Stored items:
□ □ □ □ □

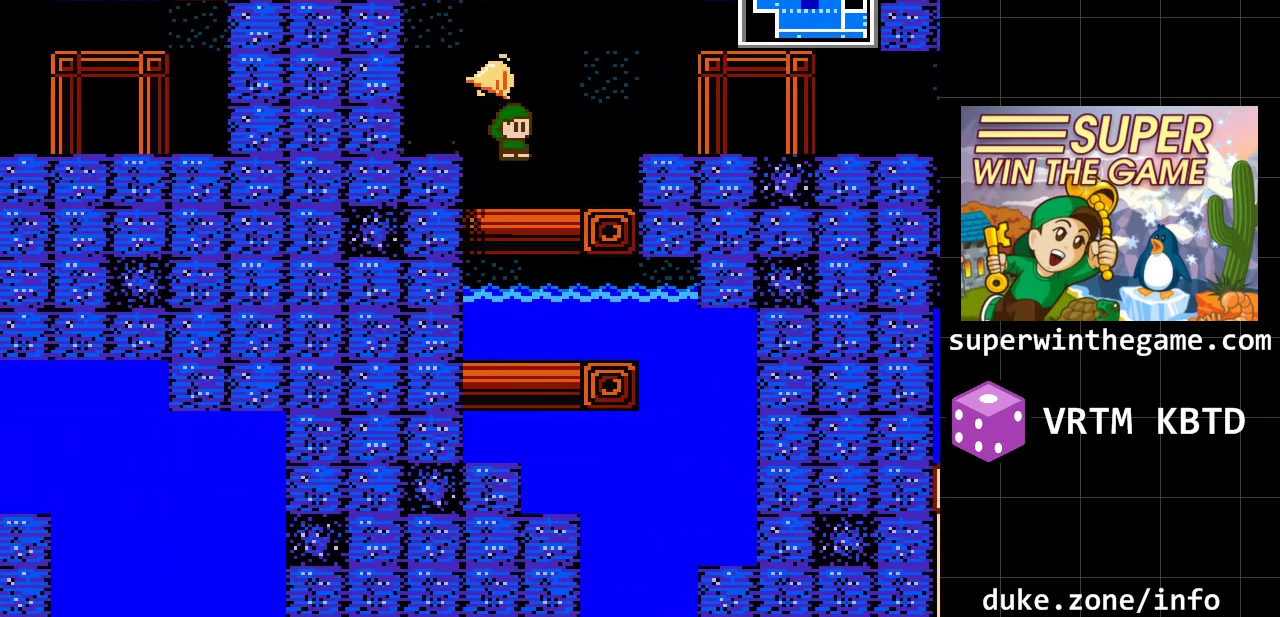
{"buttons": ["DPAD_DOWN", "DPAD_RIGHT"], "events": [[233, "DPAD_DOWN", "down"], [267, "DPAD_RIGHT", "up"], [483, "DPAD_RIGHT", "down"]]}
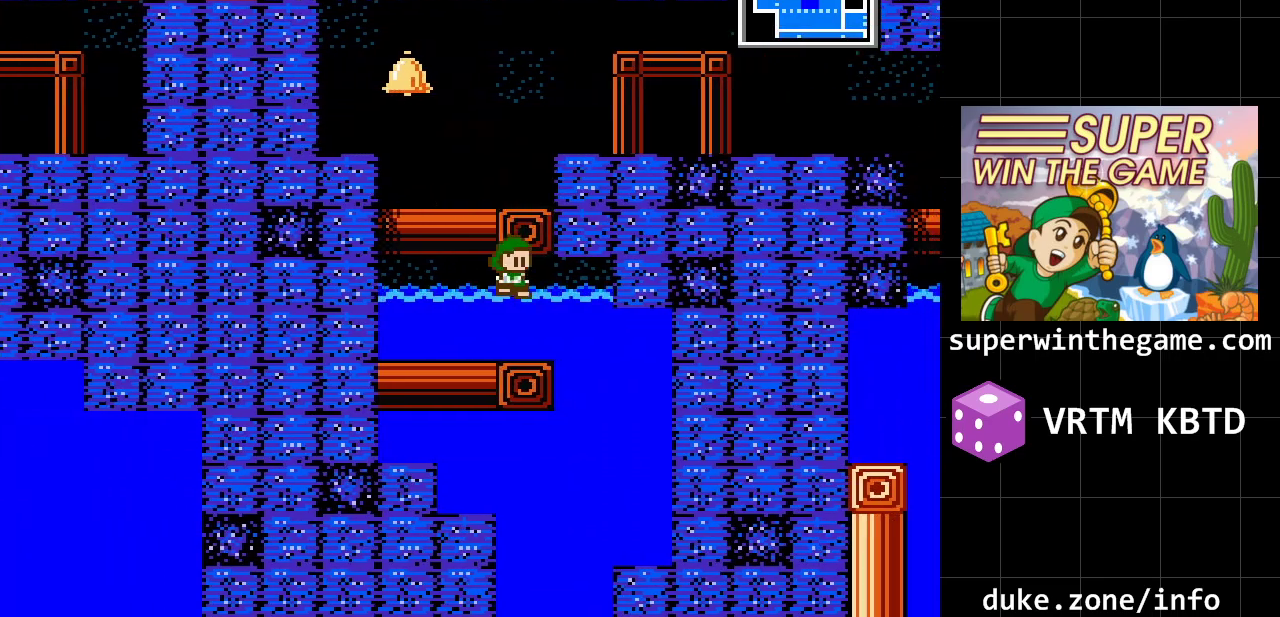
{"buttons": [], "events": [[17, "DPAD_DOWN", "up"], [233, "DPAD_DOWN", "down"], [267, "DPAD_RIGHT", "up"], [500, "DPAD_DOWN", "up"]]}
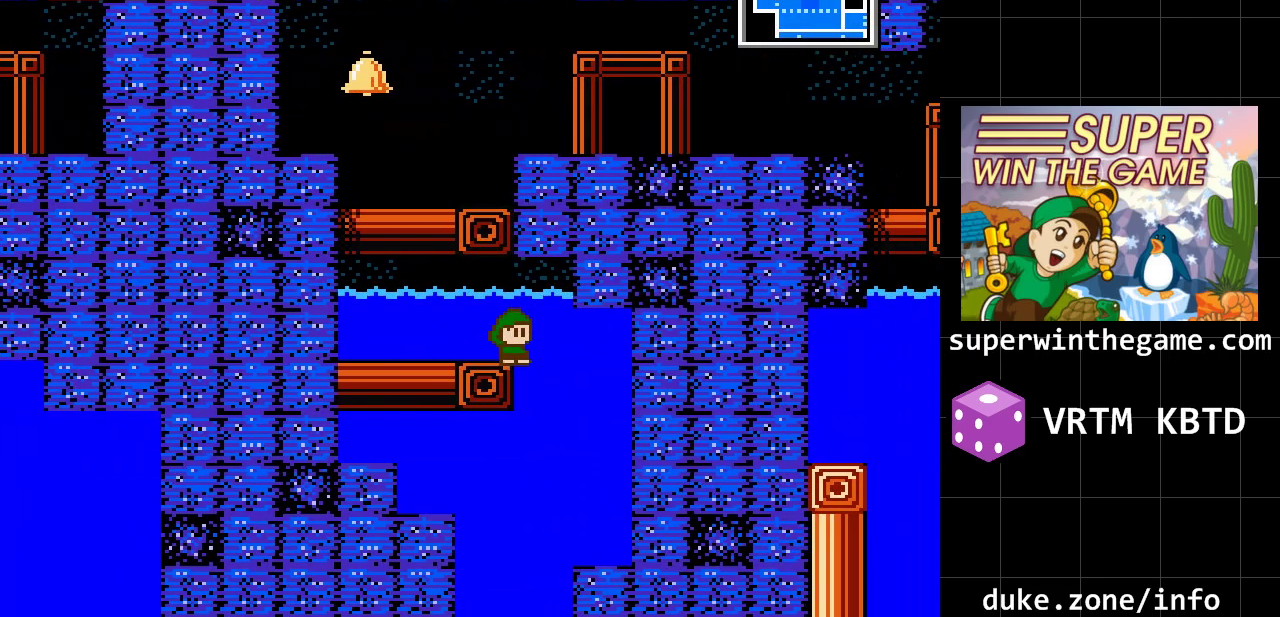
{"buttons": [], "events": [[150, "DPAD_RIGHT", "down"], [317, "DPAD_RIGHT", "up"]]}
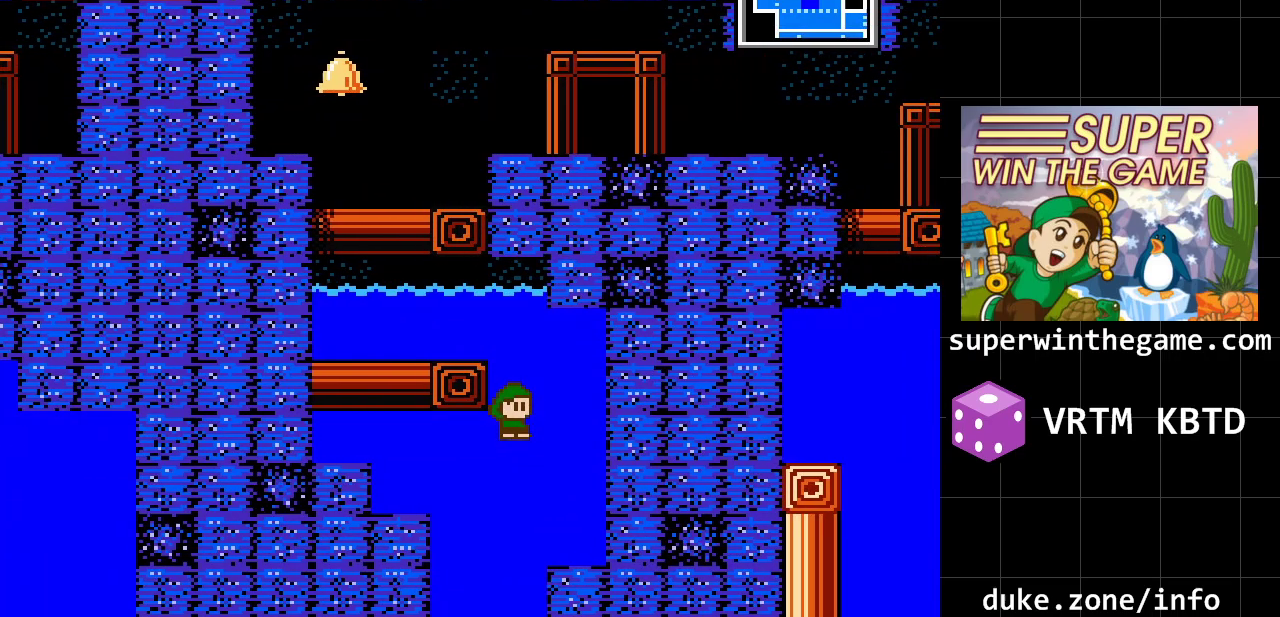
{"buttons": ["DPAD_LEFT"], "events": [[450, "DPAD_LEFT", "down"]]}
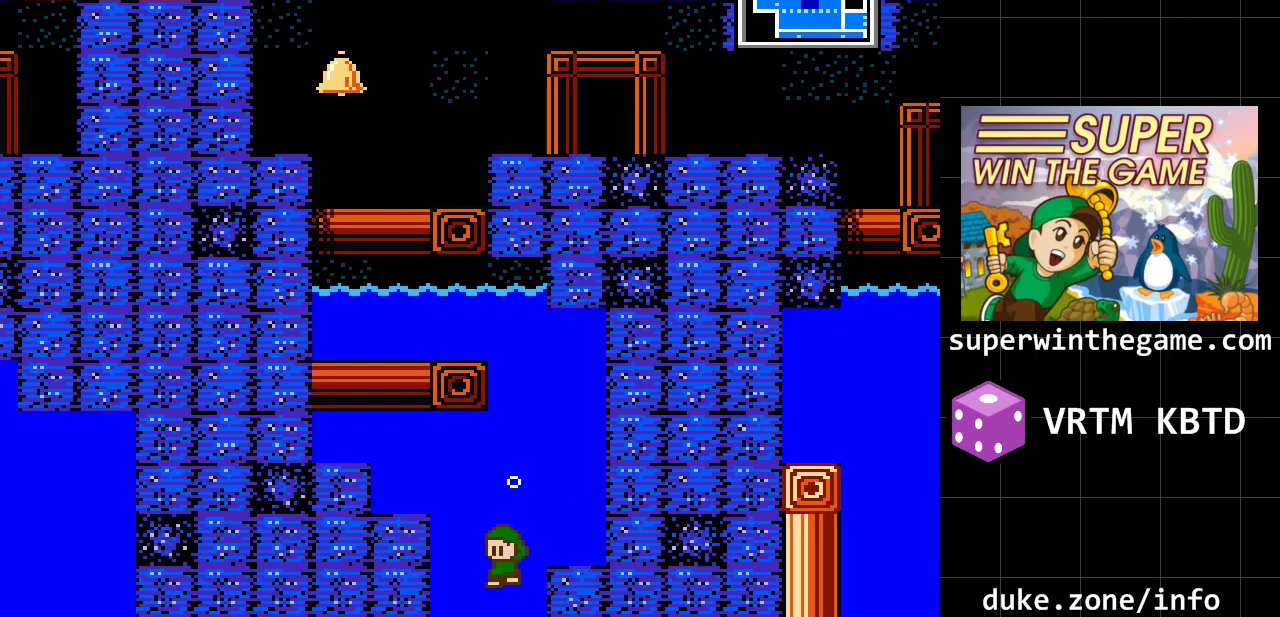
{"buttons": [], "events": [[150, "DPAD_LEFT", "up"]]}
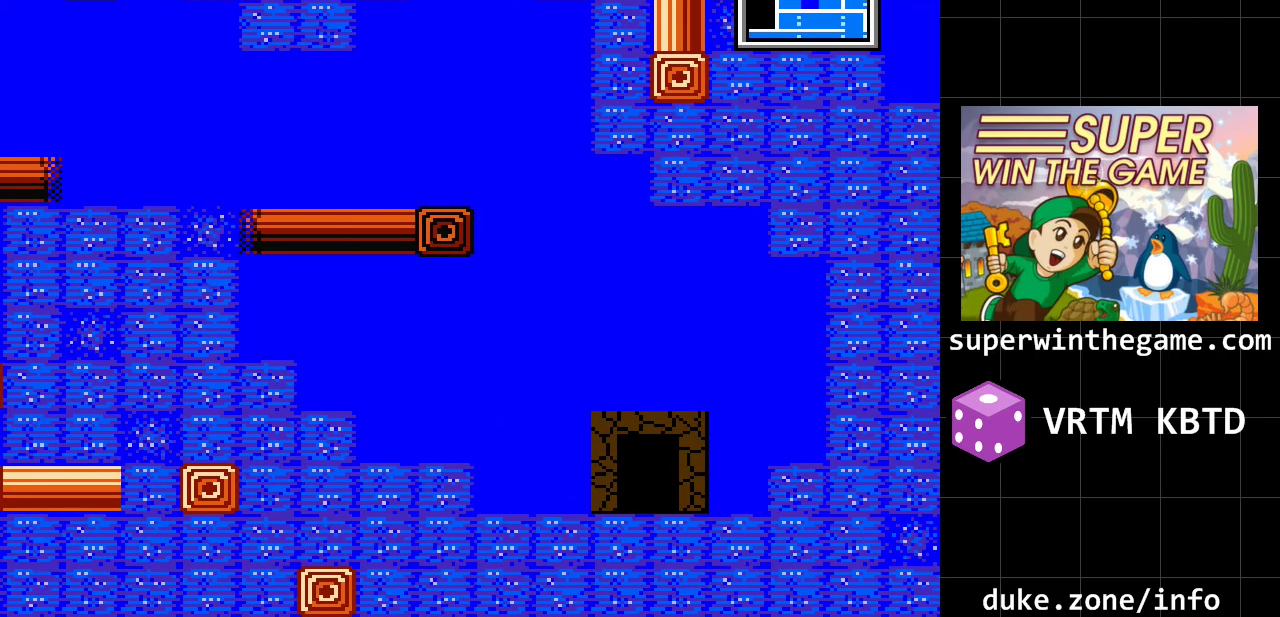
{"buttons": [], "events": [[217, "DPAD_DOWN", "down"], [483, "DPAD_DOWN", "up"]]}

□ □ □ □ □

§ **Task description**:
All entries, top to bottom, should be retyped exactly; the pictures should not be.

§ **Exercise answer**:
{"buttons": ["DPAD_DOWN", "DPAD_RIGHT"], "events": [[233, "DPAD_DOWN", "down"], [267, "DPAD_RIGHT", "up"], [483, "DPAD_RIGHT", "down"]]}
{"buttons": [], "events": [[17, "DPAD_DOWN", "up"], [233, "DPAD_DOWN", "down"], [267, "DPAD_RIGHT", "up"], [500, "DPAD_DOWN", "up"]]}
{"buttons": [], "events": [[150, "DPAD_RIGHT", "down"], [317, "DPAD_RIGHT", "up"]]}
{"buttons": ["DPAD_LEFT"], "events": [[450, "DPAD_LEFT", "down"]]}
{"buttons": [], "events": [[150, "DPAD_LEFT", "up"]]}
{"buttons": [], "events": [[217, "DPAD_DOWN", "down"], [483, "DPAD_DOWN", "up"]]}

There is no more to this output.